The 85-year-old author’s brother Jaime told El Universal in Mexico, where Garcia Marquez lives, that he speaks to the 1982 Nobel winner nearly every day from their native Colombia, hoping to help keep some of his memories alive.
“What he has are some memory issues; in our family, we all end up with senile dementia.
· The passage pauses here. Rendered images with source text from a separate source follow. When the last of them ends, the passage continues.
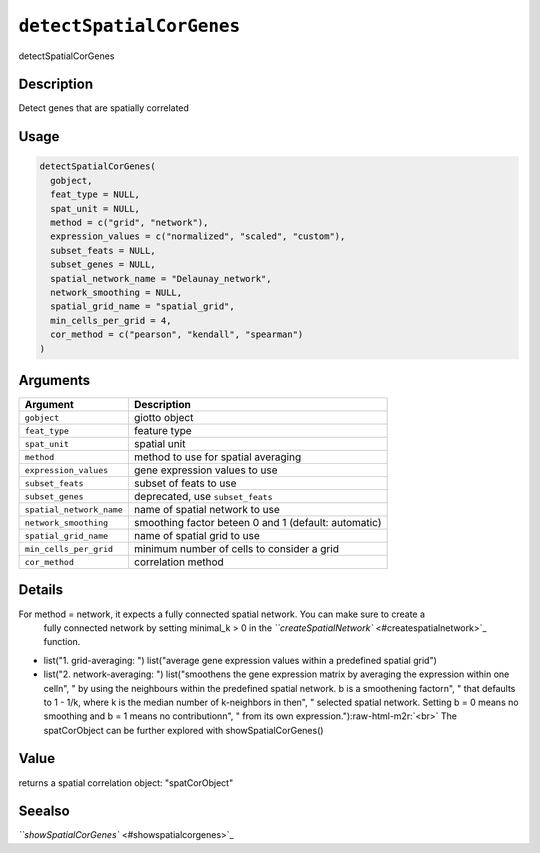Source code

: .. _detectSpatialCorGenes:
.. role:: raw-html-m2r(raw)
   :format: html


``detectSpatialCorGenes``
=============================

detectSpatialCorGenes

Description
-----------

Detect genes that are spatially correlated

Usage
-----

.. code-block:: r

   detectSpatialCorGenes(
     gobject,
     feat_type = NULL,
     spat_unit = NULL,
     method = c("grid", "network"),
     expression_values = c("normalized", "scaled", "custom"),
     subset_feats = NULL,
     subset_genes = NULL,
     spatial_network_name = "Delaunay_network",
     network_smoothing = NULL,
     spatial_grid_name = "spatial_grid",
     min_cells_per_grid = 4,
     cor_method = c("pearson", "kendall", "spearman")
   )

Arguments
---------

.. list-table::
   :header-rows: 1

   * - Argument
     - Description
   * - ``gobject``
     - giotto object
   * - ``feat_type``
     - feature type
   * - ``spat_unit``
     - spatial unit
   * - ``method``
     - method to use for spatial averaging
   * - ``expression_values``
     - gene expression values to use
   * - ``subset_feats``
     - subset of feats to use
   * - ``subset_genes``
     - deprecated, use ``subset_feats``
   * - ``spatial_network_name``
     - name of spatial network to use
   * - ``network_smoothing``
     - smoothing factor beteen 0 and 1 (default: automatic)
   * - ``spatial_grid_name``
     - name of spatial grid to use
   * - ``min_cells_per_grid``
     - minimum number of cells to consider a grid
   * - ``cor_method``
     - correlation method


Details
-------

For method = network, it expects a fully connected spatial network. You can make sure to create a
 fully connected network by setting minimal_k > 0 in the `\ ``createSpatialNetwork`` <#createspatialnetwork>`_ function.


* 
  list("1. grid-averaging: ") list("average gene expression values within a predefined spatial grid")   

* 
  list("2. network-averaging: ") list("smoothens the gene expression matrix by averaging the expression within one cell\n", " by using the neighbours within the predefined spatial network. b is a smoothening factor\n", " that defaults to 1 - 1/k, where k is the median number of  k-neighbors in the\n", " selected spatial network. Setting b = 0 means no smoothing and b = 1 means no contribution\n", " from its own expression.")\ :raw-html-m2r:`<br>`
  The spatCorObject can be further explored with showSpatialCorGenes()

Value
-----

returns a spatial correlation object: "spatCorObject"

Seealso
-------

`\ ``showSpatialCorGenes`` <#showspatialcorgenes>`_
I am starting to get some of the onset complications and he already is in the throes of it,” said Jaime Garcia Marquez.
He said it had been a very slow downward slide for his author brother, who has had some symptoms of the condition since 1999, when he was treated for lymphatic cancer — a condition which nearly killed him.
The author then underwent chemotherapy treatment, which sped up the pace of memory loss, his brother added.
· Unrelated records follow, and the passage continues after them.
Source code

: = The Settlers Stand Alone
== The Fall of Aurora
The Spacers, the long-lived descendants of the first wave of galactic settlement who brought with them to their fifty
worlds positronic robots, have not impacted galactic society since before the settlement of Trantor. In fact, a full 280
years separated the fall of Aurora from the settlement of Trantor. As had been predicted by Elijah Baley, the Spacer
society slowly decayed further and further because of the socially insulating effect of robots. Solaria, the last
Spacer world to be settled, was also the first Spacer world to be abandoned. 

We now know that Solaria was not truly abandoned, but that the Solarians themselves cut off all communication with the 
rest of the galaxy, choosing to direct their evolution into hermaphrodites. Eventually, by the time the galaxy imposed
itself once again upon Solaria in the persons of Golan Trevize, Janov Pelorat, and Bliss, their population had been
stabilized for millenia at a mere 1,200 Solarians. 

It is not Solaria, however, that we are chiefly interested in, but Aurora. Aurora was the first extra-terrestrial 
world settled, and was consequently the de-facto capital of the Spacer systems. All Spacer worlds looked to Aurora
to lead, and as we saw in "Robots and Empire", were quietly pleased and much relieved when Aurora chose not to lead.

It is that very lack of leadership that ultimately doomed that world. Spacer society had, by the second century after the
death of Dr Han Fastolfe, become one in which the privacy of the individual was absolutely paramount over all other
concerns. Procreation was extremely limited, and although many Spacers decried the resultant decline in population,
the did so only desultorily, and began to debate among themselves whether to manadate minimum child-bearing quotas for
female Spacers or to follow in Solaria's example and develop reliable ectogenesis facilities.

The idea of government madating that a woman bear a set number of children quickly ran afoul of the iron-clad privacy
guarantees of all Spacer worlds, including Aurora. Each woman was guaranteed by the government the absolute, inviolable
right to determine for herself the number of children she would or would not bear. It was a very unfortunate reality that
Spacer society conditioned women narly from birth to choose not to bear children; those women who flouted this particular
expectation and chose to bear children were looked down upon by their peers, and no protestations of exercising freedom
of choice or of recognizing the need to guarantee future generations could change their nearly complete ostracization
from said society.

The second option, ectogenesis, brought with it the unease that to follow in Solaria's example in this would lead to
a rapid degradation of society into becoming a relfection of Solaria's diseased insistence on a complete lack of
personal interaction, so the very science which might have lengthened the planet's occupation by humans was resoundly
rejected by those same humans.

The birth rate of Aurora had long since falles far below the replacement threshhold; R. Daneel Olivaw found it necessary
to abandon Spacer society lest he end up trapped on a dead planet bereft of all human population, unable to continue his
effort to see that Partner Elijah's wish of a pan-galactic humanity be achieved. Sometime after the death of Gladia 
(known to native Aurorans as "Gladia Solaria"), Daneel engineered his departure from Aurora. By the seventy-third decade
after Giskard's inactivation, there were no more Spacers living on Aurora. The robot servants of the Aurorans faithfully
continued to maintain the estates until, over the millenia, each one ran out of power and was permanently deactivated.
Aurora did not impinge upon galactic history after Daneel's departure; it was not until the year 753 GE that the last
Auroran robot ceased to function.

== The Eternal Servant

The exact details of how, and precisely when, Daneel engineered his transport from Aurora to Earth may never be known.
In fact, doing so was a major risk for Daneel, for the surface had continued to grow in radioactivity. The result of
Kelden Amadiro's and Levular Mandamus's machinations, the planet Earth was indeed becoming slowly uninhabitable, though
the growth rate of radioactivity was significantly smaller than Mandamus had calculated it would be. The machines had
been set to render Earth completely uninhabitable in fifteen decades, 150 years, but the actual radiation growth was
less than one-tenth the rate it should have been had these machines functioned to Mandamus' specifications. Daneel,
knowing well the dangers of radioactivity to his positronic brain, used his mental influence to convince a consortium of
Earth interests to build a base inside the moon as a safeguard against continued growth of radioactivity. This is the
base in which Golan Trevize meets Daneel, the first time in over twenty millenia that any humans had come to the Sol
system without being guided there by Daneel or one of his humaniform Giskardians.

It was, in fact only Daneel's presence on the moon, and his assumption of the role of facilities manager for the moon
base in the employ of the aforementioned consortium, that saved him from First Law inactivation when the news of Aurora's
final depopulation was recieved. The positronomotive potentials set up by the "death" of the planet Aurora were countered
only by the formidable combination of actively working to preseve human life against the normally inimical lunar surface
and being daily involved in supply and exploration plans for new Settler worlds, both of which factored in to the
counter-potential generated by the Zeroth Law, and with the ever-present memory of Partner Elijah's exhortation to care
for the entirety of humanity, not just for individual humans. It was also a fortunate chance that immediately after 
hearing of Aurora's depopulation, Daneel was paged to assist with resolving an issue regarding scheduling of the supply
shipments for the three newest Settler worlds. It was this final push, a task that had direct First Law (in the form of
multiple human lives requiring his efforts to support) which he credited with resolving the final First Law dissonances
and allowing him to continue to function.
Garcia Marquez, who is also known for “Love in the Time of Cholera” and “No One Writes to the Colonel,” lives in Mexico City with his wife Mercedes.
Garcia Marquez was born on March 6, 1927 in the Colombian Caribbean town of Aracataca but has lived in Mexico for several decades.
Weakened by cancer, he did not resume writing after his latest novel, “Memories of My Melancholy Whores,” in 2004.
This year marks the 30th anniversary since Garcia Marquez received the Nobel Prize for Literature. “One Hundred Years of Solitude” has already sold 30 million copies worldwide.
“One Hundred Years of Solitude” tells the saga of a troubled family of Macondo, an imaginary village, in the 19th and 20th centuries. It has been translated into 35 languages but only now is appearing in a digital edition.